| TASK INPUT |
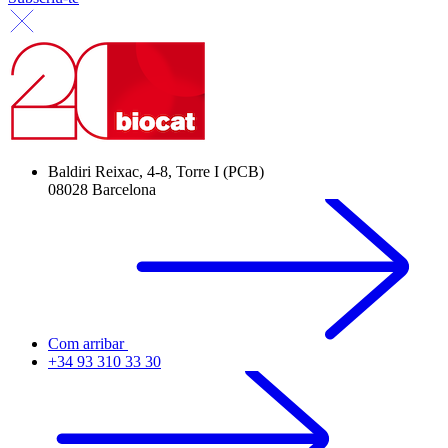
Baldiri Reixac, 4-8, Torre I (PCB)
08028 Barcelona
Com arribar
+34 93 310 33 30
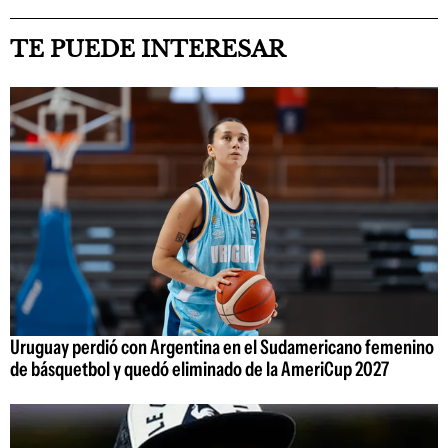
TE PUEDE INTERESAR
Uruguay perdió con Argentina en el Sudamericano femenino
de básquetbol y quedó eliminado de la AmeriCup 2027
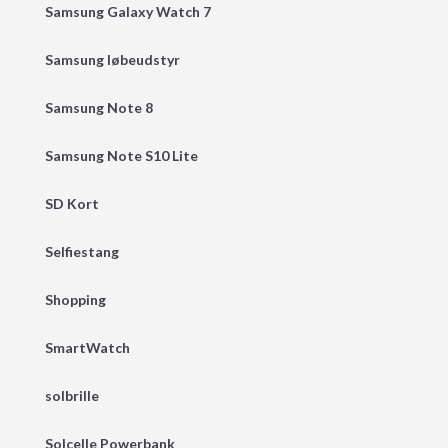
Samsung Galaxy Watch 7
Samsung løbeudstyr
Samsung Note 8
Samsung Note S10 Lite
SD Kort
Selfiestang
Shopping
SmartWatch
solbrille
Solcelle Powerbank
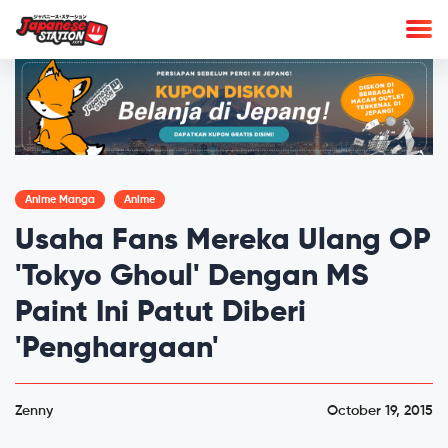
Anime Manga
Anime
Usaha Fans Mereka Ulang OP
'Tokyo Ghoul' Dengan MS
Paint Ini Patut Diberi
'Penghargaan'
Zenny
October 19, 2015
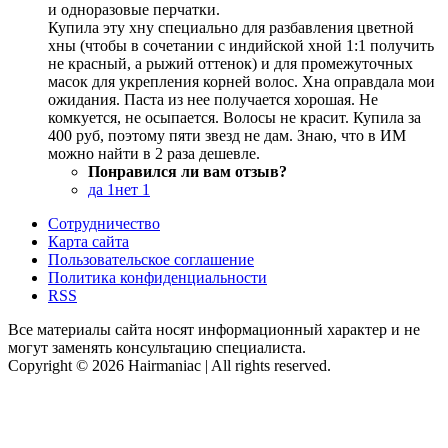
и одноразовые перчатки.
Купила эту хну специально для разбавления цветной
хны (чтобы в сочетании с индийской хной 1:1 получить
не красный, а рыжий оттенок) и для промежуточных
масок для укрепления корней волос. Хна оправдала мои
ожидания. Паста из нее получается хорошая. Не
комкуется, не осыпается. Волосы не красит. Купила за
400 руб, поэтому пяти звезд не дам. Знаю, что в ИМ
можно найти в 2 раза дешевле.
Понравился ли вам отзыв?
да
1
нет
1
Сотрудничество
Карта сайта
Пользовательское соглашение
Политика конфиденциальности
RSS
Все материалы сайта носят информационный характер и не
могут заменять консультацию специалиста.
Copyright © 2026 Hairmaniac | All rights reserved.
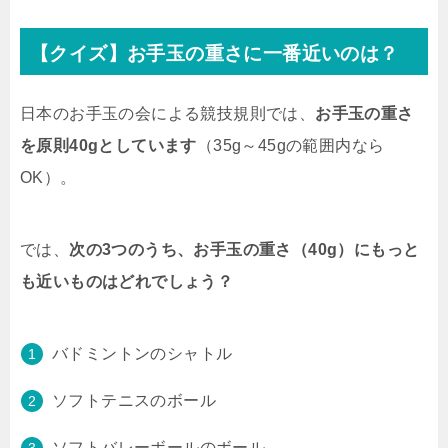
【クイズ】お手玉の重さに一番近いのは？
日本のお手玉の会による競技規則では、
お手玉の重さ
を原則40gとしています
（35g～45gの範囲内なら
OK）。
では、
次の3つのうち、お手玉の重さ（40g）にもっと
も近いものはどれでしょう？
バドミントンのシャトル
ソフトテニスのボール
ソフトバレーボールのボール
...
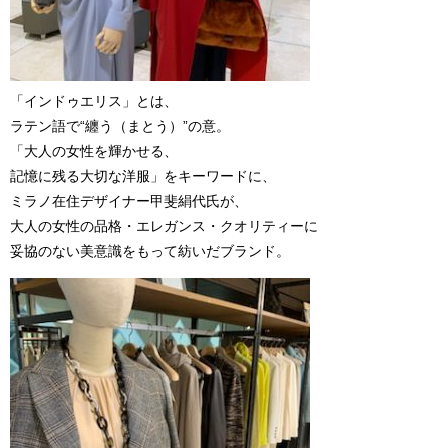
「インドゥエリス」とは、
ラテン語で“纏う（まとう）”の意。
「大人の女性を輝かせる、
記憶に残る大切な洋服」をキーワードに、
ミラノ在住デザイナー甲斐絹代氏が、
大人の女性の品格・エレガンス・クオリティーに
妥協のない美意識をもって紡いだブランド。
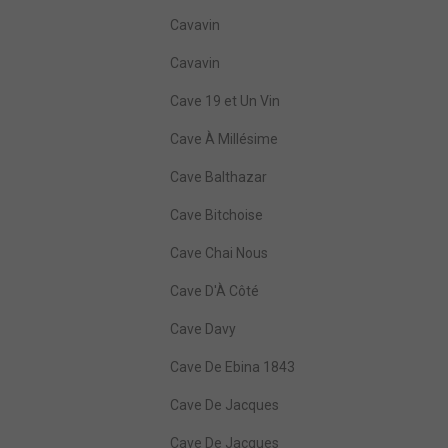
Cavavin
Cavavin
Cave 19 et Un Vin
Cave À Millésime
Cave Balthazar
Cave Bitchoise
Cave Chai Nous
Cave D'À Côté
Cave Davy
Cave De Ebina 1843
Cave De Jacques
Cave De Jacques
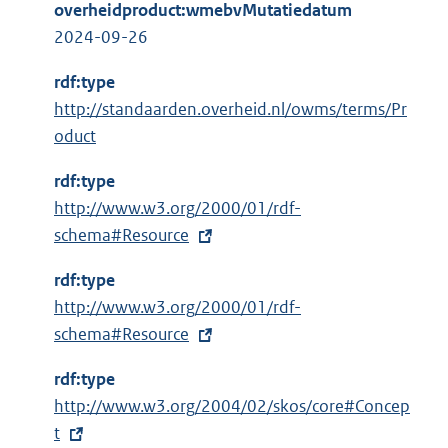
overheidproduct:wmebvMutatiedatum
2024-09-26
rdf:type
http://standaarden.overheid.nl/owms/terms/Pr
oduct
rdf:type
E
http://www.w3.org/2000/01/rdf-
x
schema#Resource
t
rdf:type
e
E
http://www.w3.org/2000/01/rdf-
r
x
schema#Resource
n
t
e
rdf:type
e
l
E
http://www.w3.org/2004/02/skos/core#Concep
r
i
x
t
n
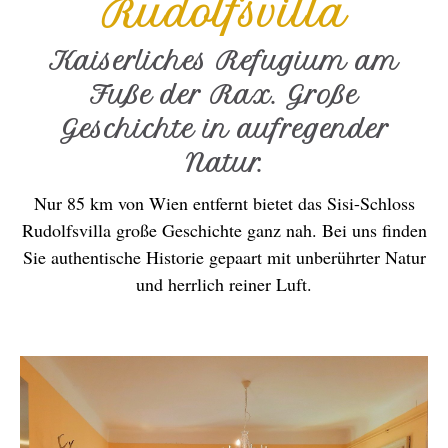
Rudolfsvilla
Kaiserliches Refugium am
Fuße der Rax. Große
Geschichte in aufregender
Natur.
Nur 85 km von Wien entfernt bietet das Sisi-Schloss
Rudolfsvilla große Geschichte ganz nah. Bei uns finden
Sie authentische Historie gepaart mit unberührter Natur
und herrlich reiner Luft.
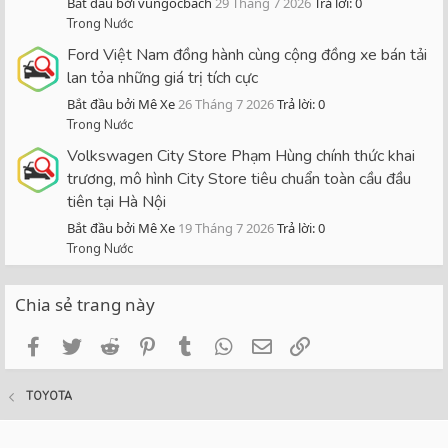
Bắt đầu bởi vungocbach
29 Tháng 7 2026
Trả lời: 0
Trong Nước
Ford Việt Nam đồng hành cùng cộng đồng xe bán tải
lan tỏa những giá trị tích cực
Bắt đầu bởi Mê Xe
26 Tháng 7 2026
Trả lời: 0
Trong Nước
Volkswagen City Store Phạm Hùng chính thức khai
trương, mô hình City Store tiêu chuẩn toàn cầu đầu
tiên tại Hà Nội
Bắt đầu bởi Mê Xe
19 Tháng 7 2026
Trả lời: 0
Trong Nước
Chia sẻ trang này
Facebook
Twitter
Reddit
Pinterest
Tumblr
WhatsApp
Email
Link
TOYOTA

| TASK TO CARRY OUT |
From the material above, copy every line where the word "Купила" is found.

| EXPECTED ANSWER |
Купила эту хну специально для разбавления цветной
комкуется, не осыпается. Волосы не красит. Купила за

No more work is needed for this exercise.